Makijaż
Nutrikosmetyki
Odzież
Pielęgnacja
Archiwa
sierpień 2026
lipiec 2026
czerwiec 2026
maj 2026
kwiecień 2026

=======

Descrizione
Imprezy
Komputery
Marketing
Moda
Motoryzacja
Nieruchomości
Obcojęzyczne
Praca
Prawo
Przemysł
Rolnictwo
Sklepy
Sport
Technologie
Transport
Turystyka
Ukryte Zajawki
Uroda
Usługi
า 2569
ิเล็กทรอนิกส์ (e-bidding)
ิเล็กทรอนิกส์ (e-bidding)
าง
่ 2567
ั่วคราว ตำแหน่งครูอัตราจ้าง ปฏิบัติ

=======

### Problem:
Write out, from the lines above, only those from the line with "lipiec 2026" to the line with "kwiecień 2026", exactly as given, including the first and the last.

### Answer to the problem:
lipiec 2026
czerwiec 2026
maj 2026
kwiecień 2026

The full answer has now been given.